INFORMATION GIVEN:

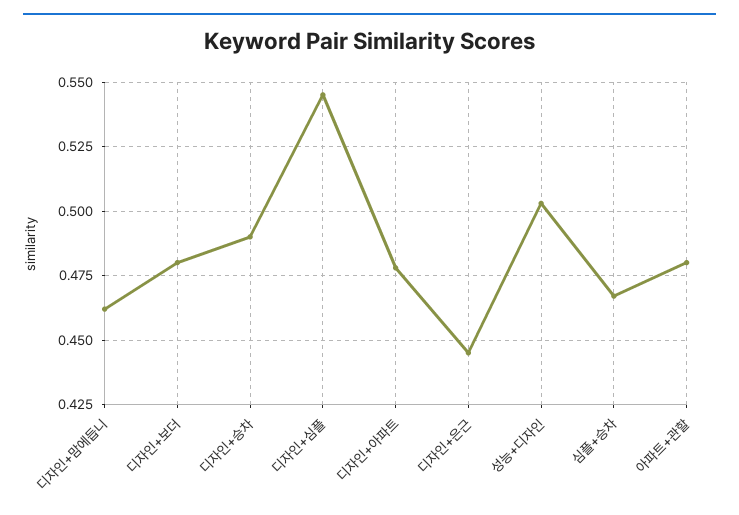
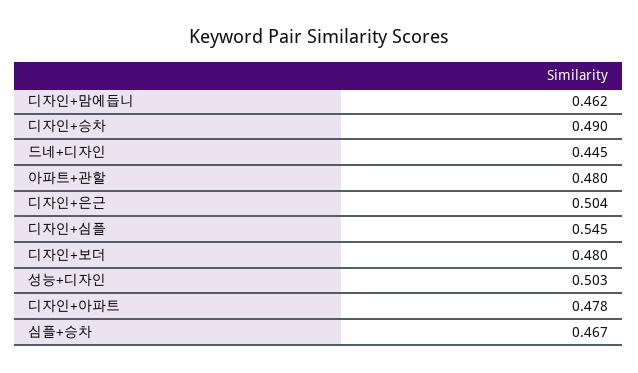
디자인+은근: 0.445 -> 0.504
드네+디자인: none -> 0.445

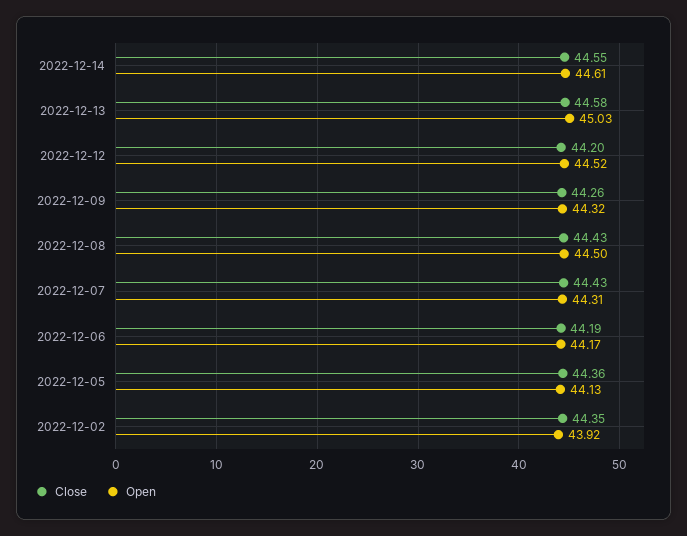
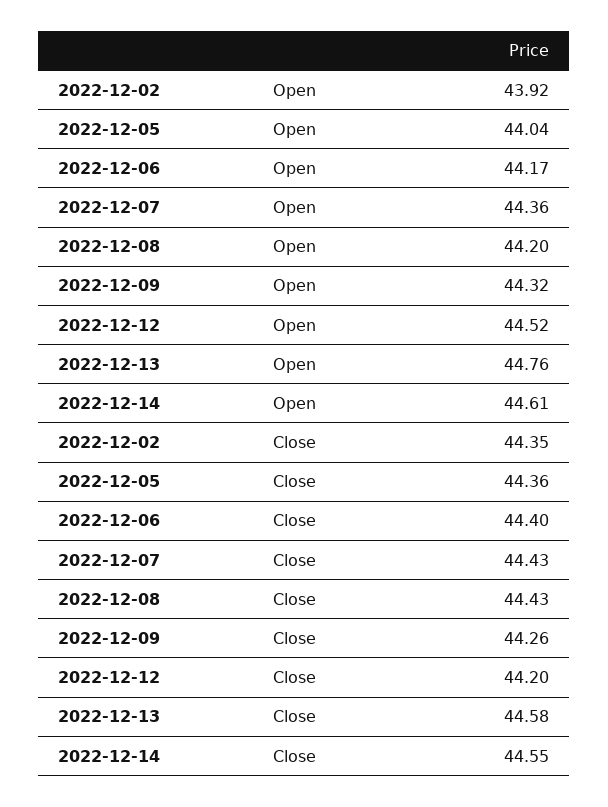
Open, 2022-12-13: 45.03 -> 44.76
Open, 2022-12-08: 44.5 -> 44.2
Open, 2022-12-07: 44.31 -> 44.36
Close, 2022-12-06: 44.19 -> 44.4
Open, 2022-12-05: 44.13 -> 44.04

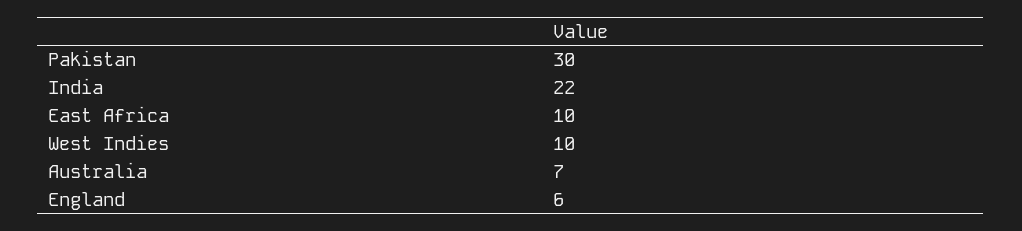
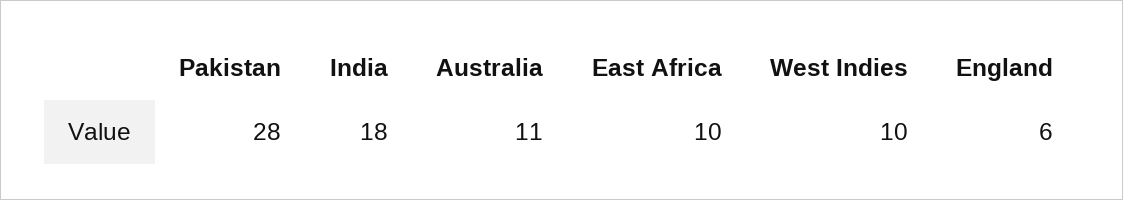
Pakistan: 30 -> 28
India: 22 -> 18
Australia: 7 -> 11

WHAT YOU WILL DO: Would you show every line in the data above that contains the string "Open"?

TASK OUTPUT:
Open, 2022-12-13: 45.03 -> 44.76
Open, 2022-12-08: 44.5 -> 44.2
Open, 2022-12-07: 44.31 -> 44.36
Open, 2022-12-05: 44.13 -> 44.04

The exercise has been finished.